■ What the task requires
Among the records below, find each line containing the word "welcome" and copy it.

■ Data for the task
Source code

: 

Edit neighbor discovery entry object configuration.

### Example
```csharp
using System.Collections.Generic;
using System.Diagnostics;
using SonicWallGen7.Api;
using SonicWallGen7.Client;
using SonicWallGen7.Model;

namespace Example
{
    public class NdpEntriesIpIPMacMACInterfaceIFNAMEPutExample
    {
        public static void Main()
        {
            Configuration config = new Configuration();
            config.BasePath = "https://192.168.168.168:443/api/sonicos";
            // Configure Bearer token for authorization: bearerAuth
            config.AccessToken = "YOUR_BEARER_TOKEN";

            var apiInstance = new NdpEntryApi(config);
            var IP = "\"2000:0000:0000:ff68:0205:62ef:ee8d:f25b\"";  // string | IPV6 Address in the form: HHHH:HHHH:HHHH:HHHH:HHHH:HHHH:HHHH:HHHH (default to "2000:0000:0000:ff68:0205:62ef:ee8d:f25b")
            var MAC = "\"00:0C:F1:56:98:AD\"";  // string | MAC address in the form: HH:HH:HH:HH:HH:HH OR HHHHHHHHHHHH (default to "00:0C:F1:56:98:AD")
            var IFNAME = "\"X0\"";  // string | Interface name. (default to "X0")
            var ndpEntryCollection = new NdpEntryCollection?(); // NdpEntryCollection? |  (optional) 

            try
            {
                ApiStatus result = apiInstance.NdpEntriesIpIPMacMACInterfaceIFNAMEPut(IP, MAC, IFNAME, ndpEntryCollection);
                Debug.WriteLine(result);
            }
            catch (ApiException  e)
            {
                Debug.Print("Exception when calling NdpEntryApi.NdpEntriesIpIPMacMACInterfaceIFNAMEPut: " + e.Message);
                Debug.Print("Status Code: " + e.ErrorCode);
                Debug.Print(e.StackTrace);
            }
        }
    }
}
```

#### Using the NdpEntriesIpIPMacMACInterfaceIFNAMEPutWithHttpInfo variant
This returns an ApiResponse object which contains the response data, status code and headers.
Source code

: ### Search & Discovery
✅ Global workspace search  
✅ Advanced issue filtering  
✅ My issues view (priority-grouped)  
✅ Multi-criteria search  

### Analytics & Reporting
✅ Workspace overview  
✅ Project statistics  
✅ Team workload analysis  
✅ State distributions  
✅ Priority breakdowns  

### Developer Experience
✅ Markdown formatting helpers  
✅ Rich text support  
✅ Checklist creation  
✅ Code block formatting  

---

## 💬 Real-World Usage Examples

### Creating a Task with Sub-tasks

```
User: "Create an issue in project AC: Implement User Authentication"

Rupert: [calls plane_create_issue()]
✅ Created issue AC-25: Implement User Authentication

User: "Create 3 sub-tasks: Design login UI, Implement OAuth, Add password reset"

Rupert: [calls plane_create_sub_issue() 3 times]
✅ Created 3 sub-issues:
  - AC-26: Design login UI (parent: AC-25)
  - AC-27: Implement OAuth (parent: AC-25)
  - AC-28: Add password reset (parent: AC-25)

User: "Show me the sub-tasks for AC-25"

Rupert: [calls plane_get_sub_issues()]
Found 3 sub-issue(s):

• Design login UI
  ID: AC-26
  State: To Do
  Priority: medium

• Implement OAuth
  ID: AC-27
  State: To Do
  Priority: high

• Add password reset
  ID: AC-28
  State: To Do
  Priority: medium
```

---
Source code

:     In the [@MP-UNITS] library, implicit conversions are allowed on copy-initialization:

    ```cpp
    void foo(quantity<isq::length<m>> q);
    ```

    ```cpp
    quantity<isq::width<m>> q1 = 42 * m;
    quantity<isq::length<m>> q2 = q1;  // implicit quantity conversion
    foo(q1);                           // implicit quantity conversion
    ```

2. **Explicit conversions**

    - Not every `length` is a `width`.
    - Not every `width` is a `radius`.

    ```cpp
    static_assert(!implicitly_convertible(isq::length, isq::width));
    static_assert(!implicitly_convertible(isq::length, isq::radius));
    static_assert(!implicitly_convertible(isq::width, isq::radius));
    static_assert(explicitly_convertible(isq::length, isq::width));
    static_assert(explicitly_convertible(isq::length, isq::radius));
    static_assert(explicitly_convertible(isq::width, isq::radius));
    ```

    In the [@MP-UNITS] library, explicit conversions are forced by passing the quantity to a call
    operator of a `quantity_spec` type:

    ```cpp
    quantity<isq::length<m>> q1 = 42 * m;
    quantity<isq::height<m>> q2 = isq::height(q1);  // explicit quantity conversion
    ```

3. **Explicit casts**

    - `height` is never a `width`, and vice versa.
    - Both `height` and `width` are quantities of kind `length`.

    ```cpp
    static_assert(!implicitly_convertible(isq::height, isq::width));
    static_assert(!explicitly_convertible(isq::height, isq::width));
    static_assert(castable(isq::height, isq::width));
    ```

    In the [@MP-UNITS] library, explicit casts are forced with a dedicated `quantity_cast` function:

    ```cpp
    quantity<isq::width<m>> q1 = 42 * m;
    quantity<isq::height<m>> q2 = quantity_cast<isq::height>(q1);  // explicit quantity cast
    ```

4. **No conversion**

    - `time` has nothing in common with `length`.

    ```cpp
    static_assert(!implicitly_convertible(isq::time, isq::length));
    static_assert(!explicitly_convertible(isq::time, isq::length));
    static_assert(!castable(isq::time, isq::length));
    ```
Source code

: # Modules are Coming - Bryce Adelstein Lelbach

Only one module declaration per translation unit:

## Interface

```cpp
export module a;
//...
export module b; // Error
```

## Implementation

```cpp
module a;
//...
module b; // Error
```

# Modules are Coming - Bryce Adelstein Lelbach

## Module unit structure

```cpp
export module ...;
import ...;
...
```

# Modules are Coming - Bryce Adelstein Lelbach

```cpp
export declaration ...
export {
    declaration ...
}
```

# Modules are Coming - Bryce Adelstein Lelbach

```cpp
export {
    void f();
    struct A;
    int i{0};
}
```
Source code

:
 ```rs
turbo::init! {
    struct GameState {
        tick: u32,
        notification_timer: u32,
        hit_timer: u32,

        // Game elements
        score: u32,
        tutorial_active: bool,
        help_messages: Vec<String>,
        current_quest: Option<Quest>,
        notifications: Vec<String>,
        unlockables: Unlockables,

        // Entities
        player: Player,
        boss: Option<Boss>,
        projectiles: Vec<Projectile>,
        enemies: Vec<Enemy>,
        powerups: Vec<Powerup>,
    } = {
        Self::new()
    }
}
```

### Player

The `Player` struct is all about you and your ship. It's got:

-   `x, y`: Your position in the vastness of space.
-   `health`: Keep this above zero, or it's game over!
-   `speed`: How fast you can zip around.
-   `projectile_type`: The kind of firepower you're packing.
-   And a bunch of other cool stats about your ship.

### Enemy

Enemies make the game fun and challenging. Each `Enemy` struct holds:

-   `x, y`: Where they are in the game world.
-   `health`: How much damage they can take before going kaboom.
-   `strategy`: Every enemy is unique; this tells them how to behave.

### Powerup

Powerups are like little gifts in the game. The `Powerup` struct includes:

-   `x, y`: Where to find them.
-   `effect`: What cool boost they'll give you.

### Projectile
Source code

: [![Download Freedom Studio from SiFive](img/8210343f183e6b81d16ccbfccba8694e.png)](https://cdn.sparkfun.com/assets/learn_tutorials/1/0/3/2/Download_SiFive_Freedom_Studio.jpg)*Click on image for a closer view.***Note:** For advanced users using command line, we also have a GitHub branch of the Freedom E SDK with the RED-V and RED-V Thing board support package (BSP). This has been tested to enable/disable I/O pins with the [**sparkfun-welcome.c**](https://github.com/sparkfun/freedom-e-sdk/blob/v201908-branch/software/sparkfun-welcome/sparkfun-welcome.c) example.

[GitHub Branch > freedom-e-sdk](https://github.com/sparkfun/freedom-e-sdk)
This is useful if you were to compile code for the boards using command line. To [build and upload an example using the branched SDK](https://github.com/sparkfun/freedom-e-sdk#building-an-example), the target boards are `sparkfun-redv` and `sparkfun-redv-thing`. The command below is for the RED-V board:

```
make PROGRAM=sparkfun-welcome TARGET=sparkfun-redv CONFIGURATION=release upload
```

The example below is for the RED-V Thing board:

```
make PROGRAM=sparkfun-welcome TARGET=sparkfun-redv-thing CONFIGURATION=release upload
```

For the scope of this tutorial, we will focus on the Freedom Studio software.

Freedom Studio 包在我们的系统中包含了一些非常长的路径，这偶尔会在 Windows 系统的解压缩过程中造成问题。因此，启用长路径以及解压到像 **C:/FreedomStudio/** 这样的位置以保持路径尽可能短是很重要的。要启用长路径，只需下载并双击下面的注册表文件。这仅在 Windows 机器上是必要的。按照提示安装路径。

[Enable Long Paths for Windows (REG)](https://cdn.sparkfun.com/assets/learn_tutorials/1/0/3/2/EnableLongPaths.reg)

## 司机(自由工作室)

■ Your response
: [![Download Freedom Studio from SiFive](img/8210343f183e6b81d16ccbfccba8694e.png)](https://cdn.sparkfun.com/assets/learn_tutorials/1/0/3/2/Download_SiFive_Freedom_Studio.jpg)*Click on image for a closer view.***Note:** For advanced users using command line, we also have a GitHub branch of the Freedom E SDK with the RED-V and RED-V Thing board support package (BSP). This has been tested to enable/disable I/O pins with the [**sparkfun-welcome.c**](https://github.com/sparkfun/freedom-e-sdk/blob/v201908-branch/software/sparkfun-welcome/sparkfun-welcome.c) example.
make PROGRAM=sparkfun-welcome TARGET=sparkfun-redv CONFIGURATION=release upload
make PROGRAM=sparkfun-welcome TARGET=sparkfun-redv-thing CONFIGURATION=release upload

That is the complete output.